②は彼の演奏を聴いて改めて好きになった曲だ。25歳の若手ピアニストが挑む「熱情」。相当弾き込んできたのだろう、テクニックは言うに及ばず、間の取り方が巧い。まるで指揮をしているかのようにフレーズ毎ににたっぷり息を吸わせ、旋律を歌わせる事で、ピアノもいい音で鳴っている。何より作曲当時のベートーヴェンの「想い」を現代に見事に蘇らせているのが素晴らしい。巨匠ペーター・レーゼルの名演とはまた違った意味で、この曲の魅力を彼の演奏から教わったような気がする。
③~⑨のショパンになってからは益々彼の真骨頂発揮だ。'00年に第1回ショパン国際ピアノコンクールin ASIAでの1位受賞や'05年には日本ショパン協会主催ショパンピアノコンクール第1位受賞など、ショパン演奏で高い評価を受けてきただけに、演奏にも余裕が感じられる。⑧の超絶技巧ぶりといったら!
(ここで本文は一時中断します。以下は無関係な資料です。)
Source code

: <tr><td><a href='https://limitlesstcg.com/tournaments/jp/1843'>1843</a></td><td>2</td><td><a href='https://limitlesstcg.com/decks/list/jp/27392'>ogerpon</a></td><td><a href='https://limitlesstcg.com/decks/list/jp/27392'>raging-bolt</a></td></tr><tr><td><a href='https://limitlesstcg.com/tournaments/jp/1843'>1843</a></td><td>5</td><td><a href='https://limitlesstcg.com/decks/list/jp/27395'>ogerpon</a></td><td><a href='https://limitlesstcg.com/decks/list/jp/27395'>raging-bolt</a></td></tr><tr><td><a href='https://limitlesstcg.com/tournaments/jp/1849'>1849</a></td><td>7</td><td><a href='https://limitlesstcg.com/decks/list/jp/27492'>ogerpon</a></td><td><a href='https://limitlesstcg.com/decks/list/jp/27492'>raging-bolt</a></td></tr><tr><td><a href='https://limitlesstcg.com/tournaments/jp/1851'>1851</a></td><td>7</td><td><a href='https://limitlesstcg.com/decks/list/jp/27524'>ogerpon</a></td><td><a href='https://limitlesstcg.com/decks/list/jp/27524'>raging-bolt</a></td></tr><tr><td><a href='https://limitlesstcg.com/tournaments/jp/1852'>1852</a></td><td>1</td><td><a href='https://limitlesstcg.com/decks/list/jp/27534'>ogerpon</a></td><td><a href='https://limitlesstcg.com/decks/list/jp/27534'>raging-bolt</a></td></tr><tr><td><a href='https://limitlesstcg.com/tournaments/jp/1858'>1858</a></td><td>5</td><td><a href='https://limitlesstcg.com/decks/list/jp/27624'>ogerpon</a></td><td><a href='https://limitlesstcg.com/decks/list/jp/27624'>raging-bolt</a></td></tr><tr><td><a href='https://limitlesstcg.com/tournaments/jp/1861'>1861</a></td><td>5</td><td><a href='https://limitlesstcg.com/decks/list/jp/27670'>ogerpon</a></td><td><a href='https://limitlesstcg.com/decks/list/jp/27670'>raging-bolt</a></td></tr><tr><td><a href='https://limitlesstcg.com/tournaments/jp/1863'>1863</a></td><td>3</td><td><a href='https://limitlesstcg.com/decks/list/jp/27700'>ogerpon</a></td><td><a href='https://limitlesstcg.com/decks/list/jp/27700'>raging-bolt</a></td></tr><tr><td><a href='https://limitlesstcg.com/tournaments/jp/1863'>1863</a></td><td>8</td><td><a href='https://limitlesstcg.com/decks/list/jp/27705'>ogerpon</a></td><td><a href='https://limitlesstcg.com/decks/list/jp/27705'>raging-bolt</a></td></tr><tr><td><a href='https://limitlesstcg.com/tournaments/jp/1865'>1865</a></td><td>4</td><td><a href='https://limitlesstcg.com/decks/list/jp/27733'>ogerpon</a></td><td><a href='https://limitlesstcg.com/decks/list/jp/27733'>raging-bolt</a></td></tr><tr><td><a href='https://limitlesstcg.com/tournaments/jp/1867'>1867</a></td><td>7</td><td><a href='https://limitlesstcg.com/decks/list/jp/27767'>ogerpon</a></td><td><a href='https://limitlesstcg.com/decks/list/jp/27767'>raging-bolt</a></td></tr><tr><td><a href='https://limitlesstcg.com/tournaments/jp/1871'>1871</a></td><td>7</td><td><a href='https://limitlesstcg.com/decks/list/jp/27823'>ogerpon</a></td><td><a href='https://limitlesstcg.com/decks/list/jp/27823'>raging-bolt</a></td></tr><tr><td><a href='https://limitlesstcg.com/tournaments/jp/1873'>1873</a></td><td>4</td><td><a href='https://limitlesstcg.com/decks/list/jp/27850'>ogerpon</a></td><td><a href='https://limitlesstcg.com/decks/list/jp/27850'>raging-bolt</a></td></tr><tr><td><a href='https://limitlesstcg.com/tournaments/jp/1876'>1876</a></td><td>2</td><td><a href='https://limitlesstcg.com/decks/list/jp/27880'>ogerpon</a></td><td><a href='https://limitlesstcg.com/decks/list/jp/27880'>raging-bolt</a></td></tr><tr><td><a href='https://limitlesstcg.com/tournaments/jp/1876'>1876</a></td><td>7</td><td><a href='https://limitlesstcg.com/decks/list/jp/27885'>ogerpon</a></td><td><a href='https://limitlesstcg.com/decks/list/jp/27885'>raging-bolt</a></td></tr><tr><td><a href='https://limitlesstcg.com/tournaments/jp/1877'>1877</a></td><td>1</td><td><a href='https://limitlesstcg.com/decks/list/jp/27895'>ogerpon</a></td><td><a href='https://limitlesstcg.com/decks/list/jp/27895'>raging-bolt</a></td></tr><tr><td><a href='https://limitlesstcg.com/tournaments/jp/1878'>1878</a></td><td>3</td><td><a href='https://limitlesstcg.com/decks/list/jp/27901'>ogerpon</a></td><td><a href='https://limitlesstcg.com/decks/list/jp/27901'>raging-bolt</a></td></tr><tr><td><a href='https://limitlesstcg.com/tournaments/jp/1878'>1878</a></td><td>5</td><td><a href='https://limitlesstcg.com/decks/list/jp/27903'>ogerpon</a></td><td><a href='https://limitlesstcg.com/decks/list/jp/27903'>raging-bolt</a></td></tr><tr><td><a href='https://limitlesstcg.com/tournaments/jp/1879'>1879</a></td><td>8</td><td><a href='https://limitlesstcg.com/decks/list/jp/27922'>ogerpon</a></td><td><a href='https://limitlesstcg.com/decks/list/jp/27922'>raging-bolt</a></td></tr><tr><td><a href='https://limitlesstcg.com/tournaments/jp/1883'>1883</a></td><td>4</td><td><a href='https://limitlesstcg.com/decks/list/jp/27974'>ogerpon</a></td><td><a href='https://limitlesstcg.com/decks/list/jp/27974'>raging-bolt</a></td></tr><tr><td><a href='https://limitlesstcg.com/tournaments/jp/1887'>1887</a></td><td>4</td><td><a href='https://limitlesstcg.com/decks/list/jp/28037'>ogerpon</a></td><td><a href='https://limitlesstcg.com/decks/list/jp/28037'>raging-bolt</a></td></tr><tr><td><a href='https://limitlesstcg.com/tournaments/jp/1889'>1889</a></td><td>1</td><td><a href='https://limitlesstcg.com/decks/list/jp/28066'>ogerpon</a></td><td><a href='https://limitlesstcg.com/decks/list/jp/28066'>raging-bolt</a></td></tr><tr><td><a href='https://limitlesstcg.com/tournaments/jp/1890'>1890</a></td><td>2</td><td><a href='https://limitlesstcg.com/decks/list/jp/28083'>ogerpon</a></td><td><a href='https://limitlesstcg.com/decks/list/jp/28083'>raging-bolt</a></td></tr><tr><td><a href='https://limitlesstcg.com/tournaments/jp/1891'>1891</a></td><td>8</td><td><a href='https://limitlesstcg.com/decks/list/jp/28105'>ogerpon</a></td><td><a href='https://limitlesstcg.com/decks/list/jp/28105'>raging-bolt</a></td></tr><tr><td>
曲間のMCも彼ならではのキャラクターが出ており、エンターティナーぶりも発揮。アンコールでは季節柄「きよしこの夜」の旋律が奏でられたと思ったら何とジャズアレンジで演奏!その「きよしこの夜」で終わると思ったら、そのまま旋律がラフマニノフのピアノ協奏曲第2番終楽章のコーダへ突入!!熱心に聴きいっていた約650名の聴衆が惜しみない拍手を送っていたのが印象的だった。

終演後、ロビーで②~⑨までが収録されたニューアルバム「熱情」のCD('07年8月ヤマハにて収録、ワーナーミュージック・ジャパン国内盤)をサイン入りで購入する(^^)これからどんな演奏家に育っていくか楽しみなピアニストだ。